GEORGE E. CHAMBERLIN, JR., LTCOL, USMC

From USNA Virtual Memorial Hall
George Chamberlin, Jr. '43

Date of birth: October 16, 1920

Date of death: May 5, 1964

Age: 43

Naval Academy Register

George Edward Chamberlin, Jr. was admitted to the Naval Academy from Pennsylvania on July 13, 1939 at age 18 years 9 months. He resigned on February 10, 1940: “Deficient in studies, first term's work. Recommended to be dropped. Permitted to resign.”

Lucky Bag

George Edward Chamberlin, Jr., is listed with 195 others below this inscription:

NOT ALL OF US who joined the Class of '43 stayed with us to that one broad stripe. Many fell at the end of plebe year, the casualty list mounted at the end of youngster year and a very few left us when the course was almost run. Reasons were varied and diverse: academic tangles, physical disabilities, civilian leanings.... Many went into civilian occupations, some were drafted, others became flyers and a few volunteered for foreign military service. Some left us early, many stayed for a long while, but none will be forgotten.

Photographs

Loss

From Wall of Faces:

On Tuesday, May 5, 1964, a de Havilland Canada CV-2B Caribou (#61-2593) from the 61st Aviation Company, U.S. Army Support Command Vietnam, Military Assistance Command, Vietnam (MACV), crashed in a rice paddy shortly after takeoff from Tan Hiep Air Base, Dinh Tuong Province, South Vietnam. The aircraft suffered a failure of the #1 engine, suspected to be from hostile small arms fire which was compounded when the crew turned into the feathered engine in an attempt to return to Tan Hiep airstrip, where they had just picked up several passengers. The aircraft’s left wing stalled, rolled inverted, and crashed before a recovery could be completed. The lost crew included pilot CAPT William C. Osborn, co-pilot WO1 George R. Graham, crew chief SP4 Carmine A. Cervellino, and flight engineer SP5 Donald L. Nelson. The lost passengers included LTC George E. Chamberlin Jr., SP4 Clair D. Doty, PFC Carl W. Grimes, MAJ Courtney P. Hollar Jr., SP4 William J. Montgomery, SP5 Frank Thornton Jr., and 5 ARVN passengers.

Early Career

From Together We Served:

He was a young recruit at Parris Island in July 1940. Apparently, he enlisted in the Corps on 1 July 1940. By 1942, he was at the Marine Corps Barracks, Pearl Harbor, Oahu. He was aboard the USS Quincy in October 1942 and was a Corporal. (This was a WWII cruiser sunk at Savo Island in 1942. By October 1943, he was commissioned as a USMCR 2nd Lt. at Quantico. (He was at Quantico in July 1943 as a corporal, participating in what is listed as the "Thirty First Candidates Class".

Obituary

From The Daily Register on May 12, 1964:

Col. Chamberlin was born in Baltimore, Md., son of Una Vincent Chamberlin of Miami, Fla., and the late George E. Chamberlin, Sr., formerly of 44 Blossom Cove Rd., Middletown, N.J. He had lived at the Middletown address frequently between duty assignments with his father and stepmother, Mrs. Louis Chamberlin, now of Navesink Ave., Navesink.

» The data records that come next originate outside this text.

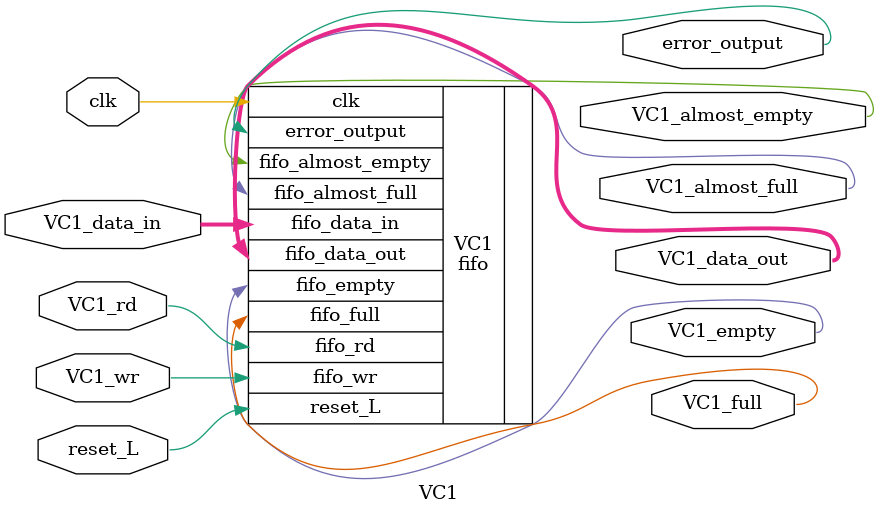
<source format=v>
`include "fifo.v"
module VC1 #(
parameter		BW16=16,	// Byte/data width
parameter [3:0]	LEN=6,
parameter TOL = 1)
    (
	input				clk, reset_L,
	input				VC1_wr,
	input	 [(BW16-1):0]	VC1_data_in,
	input				VC1_rd,
	output	[(BW16-1):0]	VC1_data_out,
	output  			error_output,
	output   				VC1_full,
	output   				VC1_empty,
	output   				VC1_almost_full,
	output   				VC1_almost_empty);

fifo #(.BW(BW16), .LEN(LEN), .TOL(TOL)) VC1  (
	 // Outputs
	 .fifo_data_out			(VC1_data_out[(BW16-1):0]),
	 .error_output			(error_output),
	 .fifo_full			(VC1_full),
	 .fifo_empty			(VC1_empty),
	 .fifo_almost_full		(VC1_almost_full),
	 .fifo_almost_empty		(VC1_almost_empty),
	 // Inputs
	 .clk				(clk),
	 .reset_L			(reset_L),
	 .fifo_wr			(VC1_wr),
	 .fifo_data_in			(VC1_data_in[(BW16-1):0]),
	 .fifo_rd			(VC1_rd)) ;

endmodule

</source>
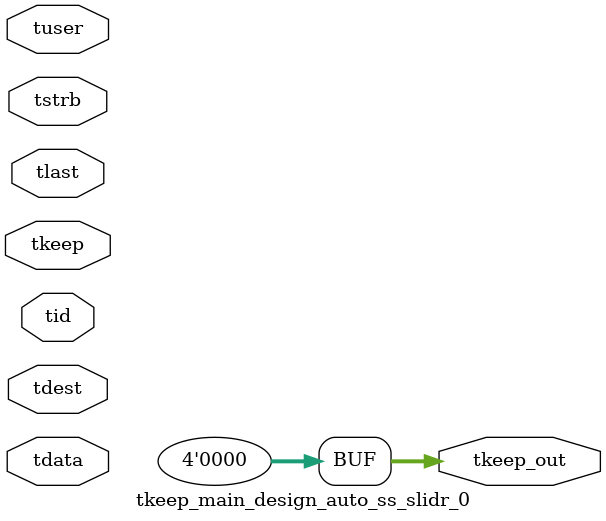
<source format=v>


`timescale 1ps/1ps

module tkeep_main_design_auto_ss_slidr_0 #
(
parameter C_S_AXIS_TDATA_WIDTH = 32,
parameter C_S_AXIS_TUSER_WIDTH = 0,
parameter C_S_AXIS_TID_WIDTH   = 0,
parameter C_S_AXIS_TDEST_WIDTH = 0,
parameter C_M_AXIS_TDATA_WIDTH = 32
)
(
input  [(C_S_AXIS_TDATA_WIDTH == 0 ? 1 : C_S_AXIS_TDATA_WIDTH)-1:0     ] tdata,
input  [(C_S_AXIS_TUSER_WIDTH == 0 ? 1 : C_S_AXIS_TUSER_WIDTH)-1:0     ] tuser,
input  [(C_S_AXIS_TID_WIDTH   == 0 ? 1 : C_S_AXIS_TID_WIDTH)-1:0       ] tid,
input  [(C_S_AXIS_TDEST_WIDTH == 0 ? 1 : C_S_AXIS_TDEST_WIDTH)-1:0     ] tdest,
input  [(C_S_AXIS_TDATA_WIDTH/8)-1:0 ] tkeep,
input  [(C_S_AXIS_TDATA_WIDTH/8)-1:0 ] tstrb,
input                                                                    tlast,
output [(C_M_AXIS_TDATA_WIDTH/8)-1:0 ] tkeep_out
);

assign tkeep_out = {1'b0};

endmodule


</source>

The Marine Corps officer had summered for many years in Atlantic City and Longport, N.J. His father was fatally injured in a motor vehicle accident June 11, 1962, on Rt. 36, Middletown, near Highlands.

Col. Chamberlin entered the service in 1940, He was a Marine Corps veteran of World War II, having seen service in the South Pacific.

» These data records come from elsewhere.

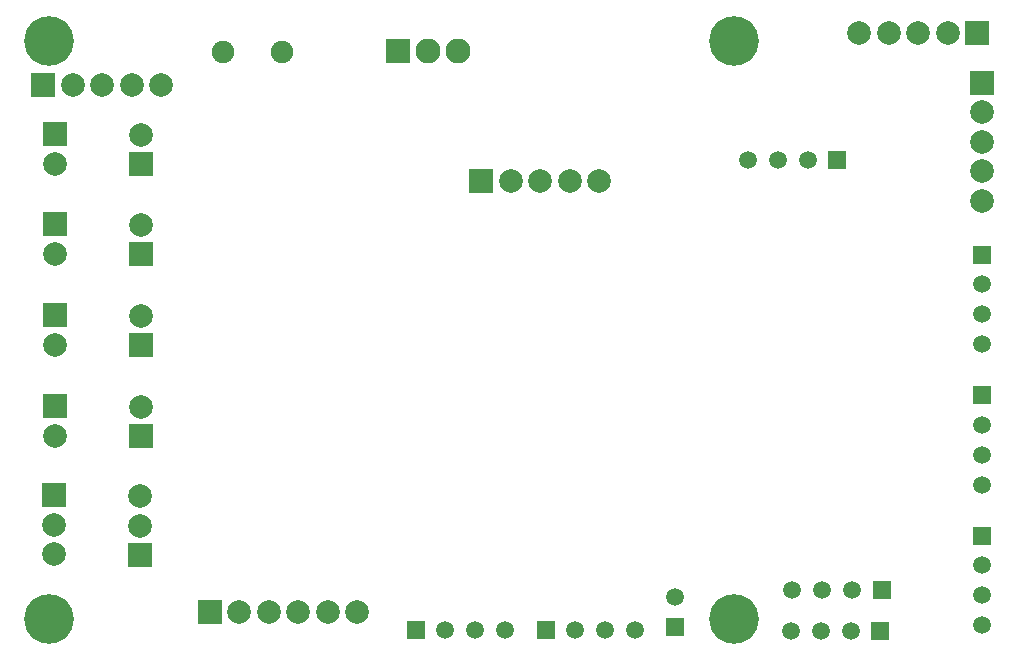
<source format=gbs>
G04*
G04 #@! TF.GenerationSoftware,Altium Limited,Altium Designer,20.0.13 (296)*
G04*
G04 Layer_Color=16711935*
%FSLAX44Y44*%
%MOMM*%
G71*
G01*
G75*
%ADD54C,2.0032*%
%ADD55R,2.0032X2.0032*%
%ADD56R,1.5032X1.5032*%
%ADD57C,1.5032*%
%ADD58R,1.5032X1.5032*%
%ADD59R,2.0032X2.0032*%
%ADD60R,2.1082X2.1082*%
%ADD61C,2.1082*%
%ADD62C,1.9032*%
%ADD63C,4.2032*%
D54*
X261000Y34000D02*
D03*
X236000D02*
D03*
X211000D02*
D03*
X186000D02*
D03*
X286000D02*
D03*
X814810Y382350D02*
D03*
Y407350D02*
D03*
Y432350D02*
D03*
Y457350D02*
D03*
X711000Y524000D02*
D03*
X736000D02*
D03*
X761000D02*
D03*
X786000D02*
D03*
X103000Y438209D02*
D03*
X30140Y413609D02*
D03*
X103000Y362000D02*
D03*
X30140Y337400D02*
D03*
X103000Y285000D02*
D03*
X30140Y260400D02*
D03*
X103000Y208060D02*
D03*
X30140Y183460D02*
D03*
X29000Y108000D02*
D03*
Y83000D02*
D03*
X102000Y107000D02*
D03*
Y132000D02*
D03*
X120000Y480000D02*
D03*
X95000D02*
D03*
X70000D02*
D03*
X45000D02*
D03*
X416000Y399000D02*
D03*
X441000D02*
D03*
X466000D02*
D03*
X491000D02*
D03*
D55*
X161000Y34000D02*
D03*
X811000Y524000D02*
D03*
X20000Y480000D02*
D03*
X391000Y399000D02*
D03*
D56*
X335670Y19000D02*
D03*
X445670D02*
D03*
X730000Y53000D02*
D03*
X729000Y18000D02*
D03*
X692330Y417000D02*
D03*
D57*
X360670Y19000D02*
D03*
X386000D02*
D03*
X411470D02*
D03*
X470670D02*
D03*
X496000D02*
D03*
X521470D02*
D03*
X554650Y46440D02*
D03*
X705000Y53000D02*
D03*
X679670D02*
D03*
X654200D02*
D03*
X704000Y18000D02*
D03*
X678670D02*
D03*
X653200D02*
D03*
X814610Y73510D02*
D03*
Y48180D02*
D03*
Y22710D02*
D03*
Y192567D02*
D03*
Y167237D02*
D03*
Y141767D02*
D03*
Y311623D02*
D03*
Y286293D02*
D03*
Y260823D02*
D03*
X667330Y417000D02*
D03*
X642000D02*
D03*
X616530D02*
D03*
D58*
X554650Y21440D02*
D03*
X814610Y98510D02*
D03*
Y217567D02*
D03*
Y336623D02*
D03*
D59*
X814810Y482350D02*
D03*
X103000Y413209D02*
D03*
X30140Y438609D02*
D03*
X103000Y337000D02*
D03*
X30140Y362400D02*
D03*
X103000Y260000D02*
D03*
X30140Y285400D02*
D03*
X103000Y183060D02*
D03*
X30140Y208460D02*
D03*
X29000Y133000D02*
D03*
X102000Y82000D02*
D03*
D60*
X320600Y509000D02*
D03*
D61*
X346000D02*
D03*
X371400D02*
D03*
D62*
X171910Y507850D02*
D03*
X221910D02*
D03*
D63*
X25060Y517790D02*
D03*
X605060D02*
D03*
X25060Y27790D02*
D03*
X605060D02*
D03*
M02*

</source>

He also is survived by his wife, Mrs. Jane Logan Chamberlin, two sons, Russell and George E. Chamberlin, 2d, and a daughter, Frances Chamberlin, all of West Chester; a brother, James Chamberlin of Navesink, and two sisters, Mrs. Elizabeth Hutton of Miami, Fla., and Mrs. Miles Borland, formerly of Rumson, N.J., and now of St. Croix, Virgin Islands.

George was from Coral Gables, Florida. He is buried in Arlington National Cemetery.


Class of 1943

George is one of 85 members of the Class of 1943 on Virtual Memorial Hall.